Use Inverse Telecine with 3:2 pulldown
If the source content was sourced from 24p film, but transferred to 29.97i video with 3:2 pulldown, the video file will see a repeating pattern of three progressive and two interlaced frames. Instead of deinterlacing that video (with the inevitable artifacts) and encoding at 29.97, inverse telecine can restore the original 24p, eliminating deinterlacing artifacts, the framerate judder from the 24 to 30 remapping, and providing more bits per frame. And, of course, it’s 25% easier to decode and display 24 frames a second than 30. Make sure to turn the Silverlight application’s frame rate down to 24 fps as well.
Encode as square pixel for fast path
If you’re shooting for the fast path, note that the scaling required for playing back anamorphic video will turn it off. If you have 16:9 720x480 source, you want to play back in a 848x480 window (16:9 480p) , you’ll need to encode at 848x480 if you want to get the fast path.
Depending on the design of your player and the performance of the system, it’ll vary as to whether you’re better off decoding fewer pixels (720x480 instead of 848x480), but losing the fast path. Testing both ways on your target platforms is, as always, the best thing to do.
Encode anamorphic sources as anamorphic for non-fast path
If you’re not going for the fast path, you might as well encode content authored as anamorphic, as anamorphic. For example, the DVCPROHD codec is internally 960x720 in 720p mode. That would be compressed as 1280x720 for 720p playback in square pixels. But since the source is only 960 wide, encoding at 960x720 (set to a 16:9 aspect ratio) will be 33% more efficient in terms of bitrate and decode performance. Depending on the platform, that can be well-worth the sacrifice of Fast Path.
Silverlight 2 specific
Just use Silverlight 2
Silverlight 2 has a bunch of perf improvements over Silverlight 1.0, the most notable being a faster VC-1 decoder and better scaling performance (with better quality to boot). The latter means that not using the Fast Path has less of an impact in Silverlight 2 than before.

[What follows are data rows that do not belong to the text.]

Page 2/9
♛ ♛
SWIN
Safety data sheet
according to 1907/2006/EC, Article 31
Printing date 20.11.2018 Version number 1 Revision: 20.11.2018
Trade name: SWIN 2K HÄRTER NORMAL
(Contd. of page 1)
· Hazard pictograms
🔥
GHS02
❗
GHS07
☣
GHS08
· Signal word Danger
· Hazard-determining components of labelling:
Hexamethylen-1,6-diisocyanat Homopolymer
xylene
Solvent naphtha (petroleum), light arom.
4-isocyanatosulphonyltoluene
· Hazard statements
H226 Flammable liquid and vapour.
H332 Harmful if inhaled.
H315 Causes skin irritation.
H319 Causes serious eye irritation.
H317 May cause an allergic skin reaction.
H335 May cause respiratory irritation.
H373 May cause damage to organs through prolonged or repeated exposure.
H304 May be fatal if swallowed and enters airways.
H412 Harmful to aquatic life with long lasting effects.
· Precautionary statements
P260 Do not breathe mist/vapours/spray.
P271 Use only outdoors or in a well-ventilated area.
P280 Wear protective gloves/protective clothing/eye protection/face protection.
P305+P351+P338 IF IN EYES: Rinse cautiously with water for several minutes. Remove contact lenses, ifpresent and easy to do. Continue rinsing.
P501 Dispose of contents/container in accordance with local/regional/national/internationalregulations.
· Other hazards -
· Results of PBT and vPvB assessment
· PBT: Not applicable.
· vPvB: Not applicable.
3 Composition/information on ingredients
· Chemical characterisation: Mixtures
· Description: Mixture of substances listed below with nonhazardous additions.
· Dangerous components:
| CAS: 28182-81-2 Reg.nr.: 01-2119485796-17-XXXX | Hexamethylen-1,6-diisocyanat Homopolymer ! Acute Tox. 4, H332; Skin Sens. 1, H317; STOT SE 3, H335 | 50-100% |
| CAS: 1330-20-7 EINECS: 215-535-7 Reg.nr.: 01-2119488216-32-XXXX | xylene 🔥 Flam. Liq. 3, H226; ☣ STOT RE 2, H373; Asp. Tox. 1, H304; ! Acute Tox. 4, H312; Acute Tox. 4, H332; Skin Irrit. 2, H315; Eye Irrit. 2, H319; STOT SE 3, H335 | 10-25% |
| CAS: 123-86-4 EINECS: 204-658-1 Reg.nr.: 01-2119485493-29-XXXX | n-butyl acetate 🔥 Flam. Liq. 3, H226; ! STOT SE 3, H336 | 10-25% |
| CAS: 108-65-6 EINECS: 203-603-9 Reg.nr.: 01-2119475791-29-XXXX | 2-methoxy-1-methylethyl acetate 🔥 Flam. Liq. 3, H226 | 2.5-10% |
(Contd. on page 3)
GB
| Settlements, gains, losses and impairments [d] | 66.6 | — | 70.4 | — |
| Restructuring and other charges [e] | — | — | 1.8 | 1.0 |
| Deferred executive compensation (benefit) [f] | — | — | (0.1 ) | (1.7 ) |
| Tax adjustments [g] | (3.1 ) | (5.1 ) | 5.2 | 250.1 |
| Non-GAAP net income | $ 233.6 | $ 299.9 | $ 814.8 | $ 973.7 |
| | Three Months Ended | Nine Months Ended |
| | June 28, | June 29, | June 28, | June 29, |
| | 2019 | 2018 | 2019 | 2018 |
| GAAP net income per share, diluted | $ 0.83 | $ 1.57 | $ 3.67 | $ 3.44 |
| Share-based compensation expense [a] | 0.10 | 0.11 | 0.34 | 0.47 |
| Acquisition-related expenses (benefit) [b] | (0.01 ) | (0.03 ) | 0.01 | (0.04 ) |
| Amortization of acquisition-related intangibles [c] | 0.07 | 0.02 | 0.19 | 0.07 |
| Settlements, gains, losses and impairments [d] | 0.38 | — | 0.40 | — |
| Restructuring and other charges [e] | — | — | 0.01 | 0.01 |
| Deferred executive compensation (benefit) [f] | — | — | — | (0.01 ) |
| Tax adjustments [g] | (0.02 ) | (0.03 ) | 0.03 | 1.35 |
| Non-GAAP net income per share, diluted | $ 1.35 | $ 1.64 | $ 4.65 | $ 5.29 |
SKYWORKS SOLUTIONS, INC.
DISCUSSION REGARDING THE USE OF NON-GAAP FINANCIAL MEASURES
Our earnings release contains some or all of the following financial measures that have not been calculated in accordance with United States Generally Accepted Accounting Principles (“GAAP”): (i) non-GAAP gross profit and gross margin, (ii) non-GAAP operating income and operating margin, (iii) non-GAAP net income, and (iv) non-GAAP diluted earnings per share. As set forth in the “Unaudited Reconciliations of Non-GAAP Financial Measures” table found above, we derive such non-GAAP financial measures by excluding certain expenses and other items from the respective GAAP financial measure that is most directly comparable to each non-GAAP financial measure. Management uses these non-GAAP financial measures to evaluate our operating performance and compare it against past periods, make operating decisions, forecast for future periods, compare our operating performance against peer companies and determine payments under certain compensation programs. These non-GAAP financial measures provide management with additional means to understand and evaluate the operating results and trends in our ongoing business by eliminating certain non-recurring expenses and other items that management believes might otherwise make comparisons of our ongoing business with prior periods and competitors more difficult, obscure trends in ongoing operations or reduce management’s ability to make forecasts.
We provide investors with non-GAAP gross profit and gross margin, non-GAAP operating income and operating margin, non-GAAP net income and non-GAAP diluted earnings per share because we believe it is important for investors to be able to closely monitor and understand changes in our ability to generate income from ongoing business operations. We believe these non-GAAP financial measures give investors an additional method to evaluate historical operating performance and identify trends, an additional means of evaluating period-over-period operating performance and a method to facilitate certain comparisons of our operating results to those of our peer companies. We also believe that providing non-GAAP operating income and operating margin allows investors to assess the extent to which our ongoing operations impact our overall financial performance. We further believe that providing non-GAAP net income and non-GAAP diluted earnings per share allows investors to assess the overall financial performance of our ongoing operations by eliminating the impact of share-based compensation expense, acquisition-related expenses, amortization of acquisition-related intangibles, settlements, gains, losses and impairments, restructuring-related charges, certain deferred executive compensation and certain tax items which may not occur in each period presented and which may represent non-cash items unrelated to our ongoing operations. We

The good news is that Silverlight automatically updates, so you don’t need to do anything specific to force this. It can be worth it to retest Silverlight 1.0 and Silverlight 2 Beta applications in Silverlight 2 to see if suggested system requirements can be lowered.
Use Andre & Akshay’s Custom Slider
Our Silverlight teammates Andre Michaud and Akshay Johar have build a custom slider that offers better performance for video playback, particularly with streaming content. This one doesn’t continuously generate valueChanged events, which would then turn into new seeks in the media file. Instead, it waits to issue them until either mouse up on the slider thumb or slider tracker, or just the last seek of a bunch of them if they come at once. So, the user can wiggle the mouse willly-nilly, but it won’t turn into a seek until the movement slows down, or they let go.
The code was in my previous blog post.
Use Expression Encoder 2 Service Pack 1 Templates
The new Expression Encoder 2 SP1 (which I really need to blog about, but then I should blog about Adaptive Streaming first, which is going to be another long post…) adds new Silverlight 2 templates. These implement the described best practices, including using the fast path if the Job Output’s Stretch Mode=None, and a less manic slider.
Test early, test often, test on your target platforms
This was one of my most-used articles of wisdom imparted to me by the legendary Charles Wiltgen of Kinoma. In any project, you want to define your minimum and recommended system specs. You need to have machines of those specs available to test to make sure they actually work. It’s obvious, but often missed. And for complex players with a lot of custom XAML, a Core 2 Extreme can get away with suboptimal design that’ll turn an older P4 into a filmstrip emulator (and you don’t even get that “beep”).